Celebration of the flesh at the Ellen

The current show at the Leonard & Bina Ellen Art Gallery is La tête au ventre, an exploration of “the grotesque, of bawdy and irreverent behaviour, and the overturning of social norms relating to the human form.” This is a fascinating, sometimes repellent show by four artists: Alain Benoit, Louis Fortier, Myriam Laplante and Claude Perreault.

Preparing for a Career in Academia

There will be a workshop for graduate students tomorrow, Friday, Jan. 26, on the downtown campus from 10 a.m. to noon. Students who wish to attend should register by going to cdev.Concordia.ca/workshops. Other workshops in this series offered by Counselling and Development include Writing Your Graduate Thesis (Feb. 1), Keeping the Commitment (Feb. 2), and Research Reading (Feb. 9).

HIV/AIDS lecture series

Guylaine Morin is a social worker and family therapist. She will give a talk in French titled “25 Ans de VIH: Nouveaux défis pour mères et enfants” on Jan. 25, in Room H-110, at 6 p.m.
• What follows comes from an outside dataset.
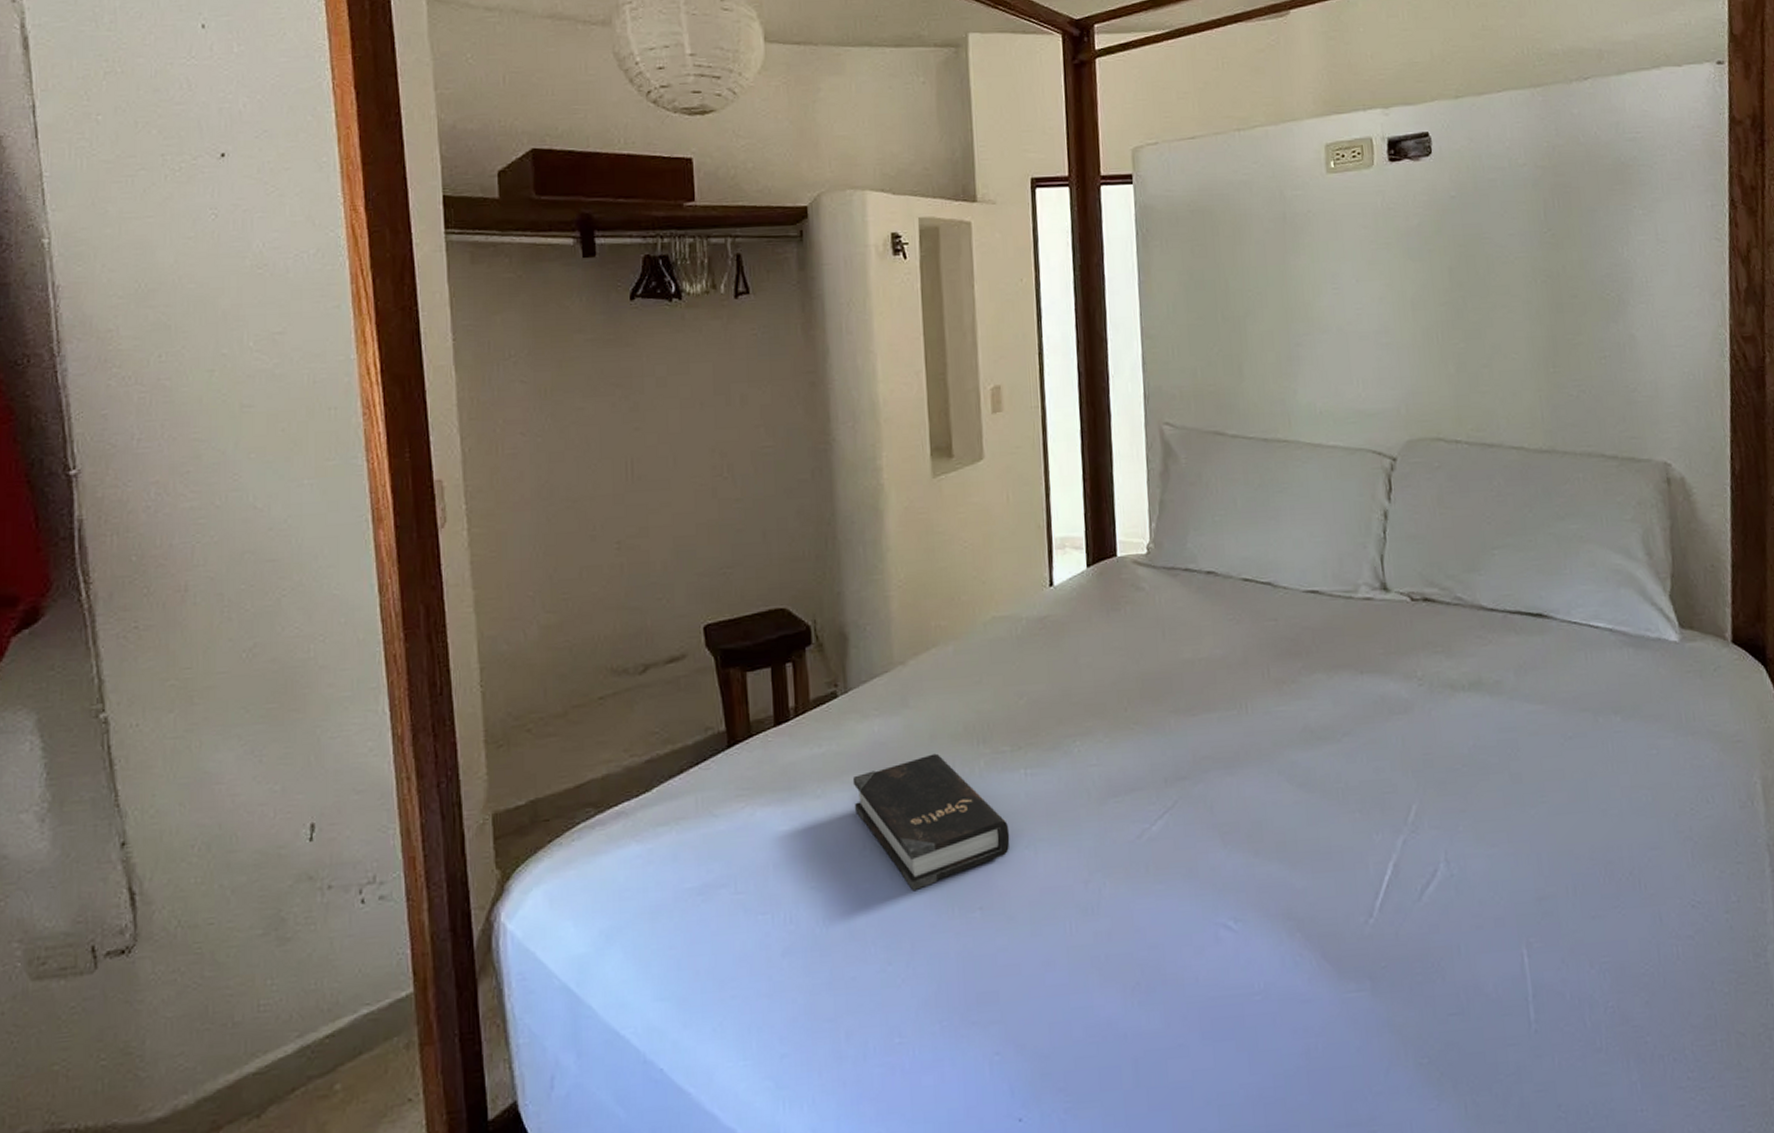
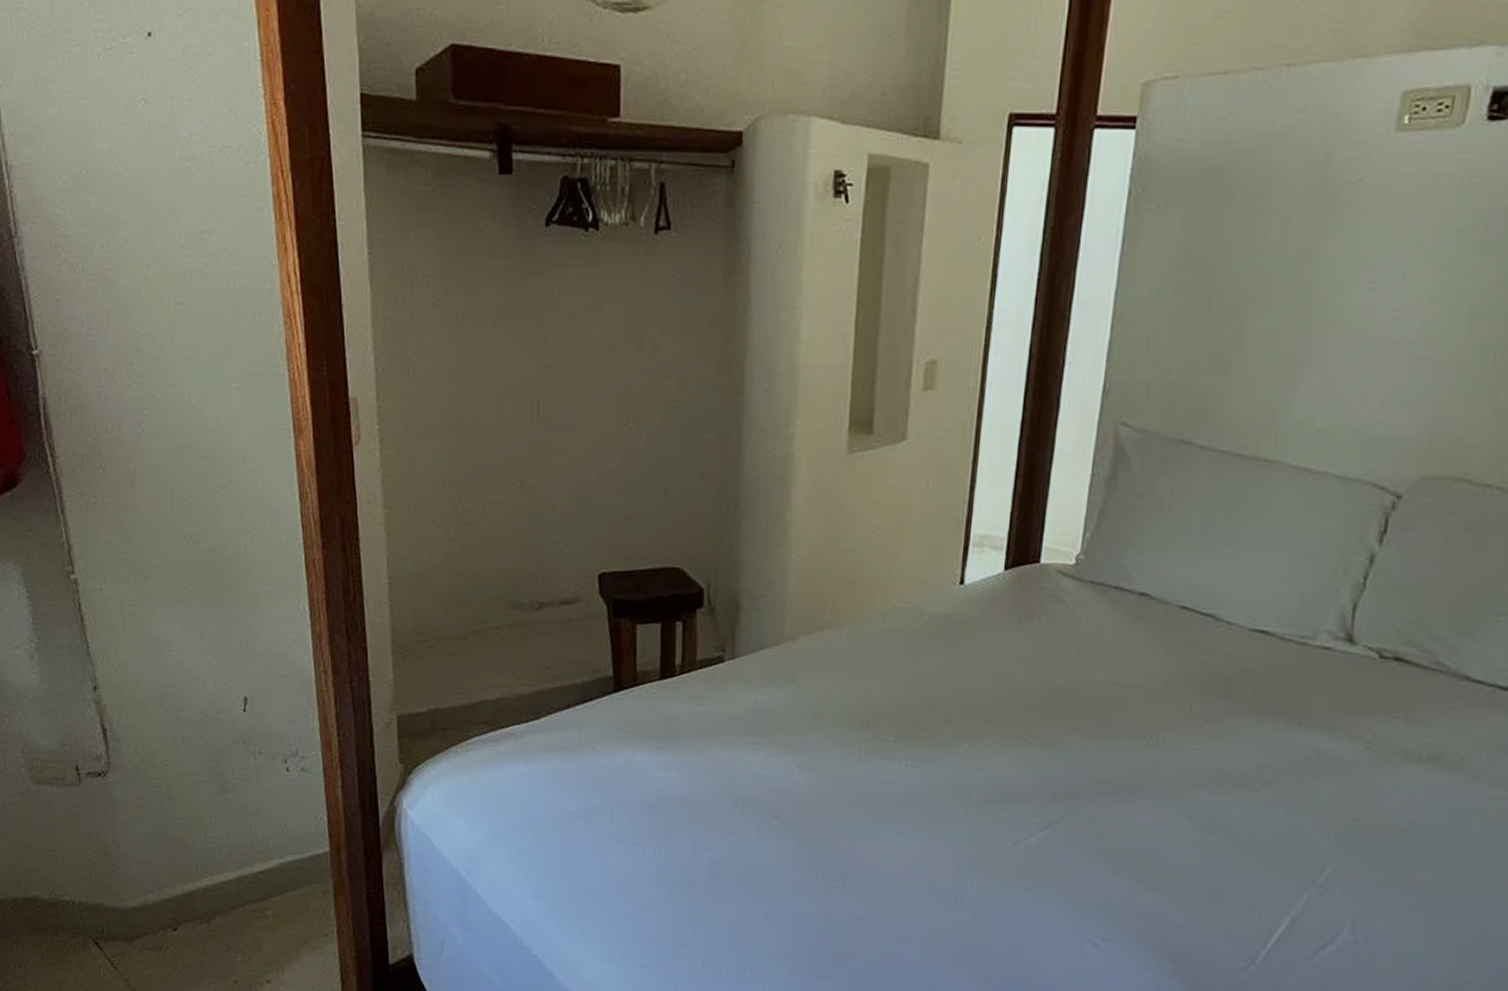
hardback book: present [852,753,1010,890] -> none [731,730,882,851]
On March 1, Sarah Schulman will speak on “United in Anger: The ACT UP Oral History project,” and on March 15, Laverne Monette will speak on “Ignorance, Indifference and Invisibility: The Aboriginal HIV/AIDS Project.”

Blueprints for Change

Sustainable Concordia and University of the Streets Café are holding five public conversations.

On Jan. 30, in Java U on the mezzanine of the Hall Building, Café 1 will tackle Concordia’s role as an urban catalyst for reinvigorating the social and ecological fabric. Lance Evoy is the moderator, and it starts at 5:30 p.m.